Native Places

On the topic of native spaces in vernacular Caribbean contexts…

To accompany the images, I include a selection from Native Places, a photobook I self-published in 2006. I’m placing it here unrevised because it represents some of my earliest thinking about and articulation on the subject of visual rhetoric. While I’m aware that it’s not the most articulate of statements, no disclaimer will be forthcoming. For prudence sake, I’ve decided not to include the poems that accompany the photographs in the original, and I’ve also replaced some of the photographs with other more recent ones that I felt like sharing. I don’t believe the changes will matter much to the musings themselves (which, after all, is what I mean for you to read).

***

I have thought about it many times, the language of houses, and what that language would sound like if we could hear it.

I imagine whispers, rather than shouts.

Suggestions, rather than overt proclamations. Of course, the smiles that break in the midst of tears, or the emotional disarray that attends wanting to walk away and not having the legs for it, are all kinds of rhetoric. And I imagine the sounds of this disarray to be the sounds of houses as they fall apart in place.

But oh, if only they were people, the things they would say! There would be exhortations of joy, for sure. But also I think some regret would find its way in, as the reality of a building’s mortality tends to sober. So I imagine tones more sober than sharp when I think of what would be said. [The poems I have chosen to accompany these pictures reminds me of this. Taken from my unpublished collection, Dry Season, they speak of houses in some ways, in some ways speaking for them as well.]

I know it is a kind of arrogance, this power to imagine, which I exercise with impunity. Almost careless, really, complicit with my imperfect visions of what I think “ought” to be, ignoring the fact that I, as much as anyone, struggle to figure out what it really means “to be.”

Twisted logic, fortunately, leads me back to these houses. Not because they are honest. But because they do not have the privilege of self-deception. Unlike us, the humans who bring our selves to see them in their nakedness, these houses have a rhetoric that falls short of words, and of motives. And, in falling short, go so far beyond them that only a picture or two can suffice. I have thought about it too many times, perhaps.

And really, what I want is not to think about it.

Not thinking is a kind of Nirvana, a momentary bliss, a heaven. And somewhere in these houses, between the battered jalousies, the rusted galvanized roofs, crawling vines that smother, somewhere in them is a history. These houses do not speak. But somewhere in them is a rhetoric that does not evoke the Ancients.

Instead, Newallo’s face turned from troubled umber to smooth ebony as he lay dying among his children and grandchildren in the front room of his first house. Brother Austin’s children have run with heavy feet through the broken halls. Alfred revels in his cool eccentricity as he watches the paint glisten then dry on another handwritten sign. Ken takes his inheritance through another year. Dukes beat a path, generations old, from the fire engine red mailbox to the door; and the Cocoa House bears its thousand pound rafters, through a sporadic roof, up to the sun. Gutted houses shut up to sunlight, people, and talk. Spires, reminding long dead owners of their borrowed architecture. Cooling boards. Stained glass. Steps.

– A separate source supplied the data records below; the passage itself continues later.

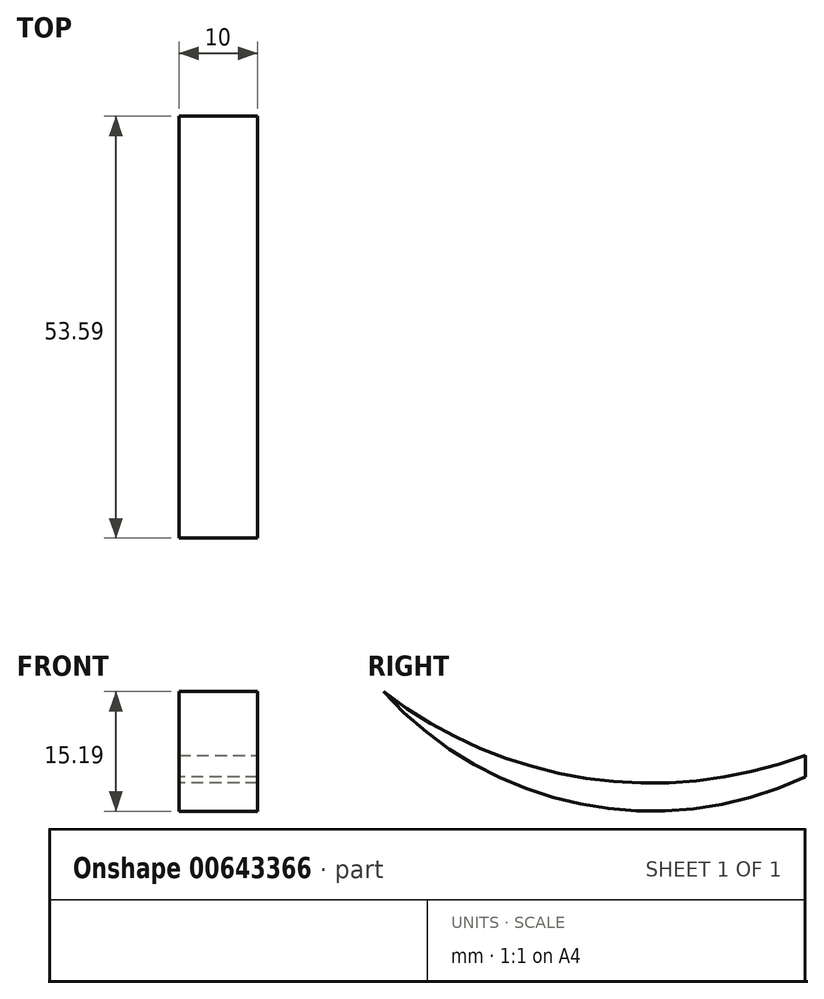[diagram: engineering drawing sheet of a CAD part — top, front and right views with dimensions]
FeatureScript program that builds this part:
annotation { "Feature Type Name" : "Feature", "Feature Type Description" : "" }
export const myFeature = defineFeature(function(context is Context, id is Id, definition is map)
    precondition{}
    {
        {
            var Q0;
            Q0=qCreatedBy(makeId("Right.planeOp"),FACE);
            var sketch = newSketch(context, id + "F0", { "sketchPlane" : qUnion([Q0])});
            skArc(sketch, "E0", {"start": v(-68.08, 0) * mm, "mid": v(-34.04, -15.2) * mm, "end": v(0, 0) * mm});
            skArc(sketch, "E1", {"start": v(-68.08, 0) * mm, "mid": v(-34.04, -11.61) * mm, "end": v(0, 0) * mm});
            skLineSegment(sketch, "E2", {"start": v(0, 0) * mm, "end": v(0, -10.8) * mm});
            skLineSegment(sketch, "E3", {"start": v(0, -10.8) * mm, "end": v(-14.5, -10.8) * mm});
            skSolve(sketch);
        }
        {
            var Q0;
            {var subQ0=sQuery(id+"F0.wireOp",EDGE,"E1");Q0=makeQuery(id+"F0.imprint","IMPRINT",FACE,{"disambiguationData":[TD([[makeQuery(id+"F0.imprint","IMPRINT",EDGE,{"derivedFrom":subQ0}),-1.0]])]});}
            var Q1;
            {var subQ0=sQuery(id+"F0.wireOp",EDGE,"E2");Q1=makeQuery(id+"F0.imprint","IMPRINT",FACE,{"disambiguationData":[TD([[makeQuery(id+"F0.imprint","IMPRINT",EDGE,{"derivedFrom":subQ0}),-1.0]])]});}
            extrude(context, id + "F1", {"entities" : qUnion([Q0, Q1]), "depth" : 10 * mm, "offsetDistance" : 25 * mm});
        }
        {
            var Q0;
            Q0=makeQuery(id+"F1.opExtrude","CAP_FACE",FACE,{"disambiguationData":[OSD([sQuery(id+"F0.wireOp",EDGE,"E0"),sQuery(id+"F0.wireOp",EDGE,"E1"),sQuery(id+"F0.wireOp",EDGE,"E2"),sQuery(id+"F0.wireOp",EDGE,"E3")])],"isStart":true});
            var sketch = newSketch(context, id + "F2", { "sketchPlane" : qUnion([Q0])});
            skLineSegment(sketch, "E4", {"start": v(14.5, -10.8) * mm, "end": v(14.5, -8.07) * mm});
            skSolve(sketch);
        }
        {
            var Q0;
            {var subQ0=sQuery(id+"F2.wireOp",EDGE,"E4");Q0=makeQuery(id+"F2.imprint","IMPRINT",FACE,{"disambiguationData":[TD([[makeQuery(id+"F2.imprint","IMPRINT",EDGE,{"derivedFrom":subQ0}),1.0]])]});}
            extrude(context, id + "F3", {"entities" : qUnion([Q0]), "operationType" : NewBodyOperationType.ADD, "depth" : 35 * mm, "offsetDistance" : 25 * mm});
        }
        {
            var Q0;
            Q0=makeQuery(id+"F1.opExtrude","CAP_FACE",FACE,{"disambiguationData":[OSD([sQuery(id+"F0.wireOp",EDGE,"E0"),sQuery(id+"F0.wireOp",EDGE,"E1"),sQuery(id+"F0.wireOp",EDGE,"E2"),sQuery(id+"F0.wireOp",EDGE,"E3")])],"isStart":false});
            var sketch = newSketch(context, id + "F4", { "sketchPlane" : qUnion([Q0])});
            skLineSegment(sketch, "E5", {"start": v(-14.5, -10.8) * mm, "end": v(-14.5, -8.07) * mm});
            skSolve(sketch);
        }
        {
            var Q0;
            {var subQ0=sQuery(id+"F4.wireOp",EDGE,"E5");Q0=makeQuery(id+"F4.imprint","IMPRINT",FACE,{"disambiguationData":[TD([[makeQuery(id+"F4.imprint","IMPRINT",EDGE,{"derivedFrom":subQ0}),-1.0]])]});}
            extrude(context, id + "F5", {"entities" : qUnion([Q0]), "operationType" : NewBodyOperationType.REMOVE, "endBound" : BoundingType.THROUGH_ALL, "oppositeDirection" : true, "depth" : 25 * mm, "offsetDistance" : 25 * mm});
        }
    });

And I swear I have seen, at some point while staring at the bush-covered house on unpaved Easterfield Road in Tobago, a face looking back through the camera’s lens at me. I see my grandmothers on the concrete vestibules, understand that my mother knows by heart these frames that threaten to fade and bow to the latest modernity.

So, hurriedly, I look back.

Because I believe in spirits. I believe, as well, that houses have more spirits than is our wont to admit. And yet I know not to look back for too long, that I must live there in moderation. Because they are their own graveyards. Their address we can read along like headstones: 16 Caribe Street, San Fernando; 80 Easterfield Road, Mt. St. George, Tobago; Louis D’Or. Rest in Peace, we read, hanging our beliefs on antennas strung together with old telephone cables.

And then, after we recognize the tone of eulogy and uneasy praise, we find a way to make sense of the mostly unspoken, unuttered, unformed grace by imagining a rhetoric of houses.

What has brought me closer to my sense of home? Old houses. Houses that a year from now would not recognize themselves. I think, then, that it is our responsibility to recognize them, to see them and speak for them.

Is this nostalgia? Yes.

Misguided sentimentalism? Most certainly. But it is also an appeal to a common sense; that is, a sense we share as a people who are aware of our lives, our histories, the limbo sensibility that enables us to hold dear the architecture of our onetime masters. This is something we have in common, I think.

We must serve now as the foundations for the houses that kept us and keep us still. Through us, the imperfect mouthpieces for houses, it is possible for rhetoric to work. And if we listen close enough, we do not hear houses asking. Instead, we are privy to some strange, singular demand.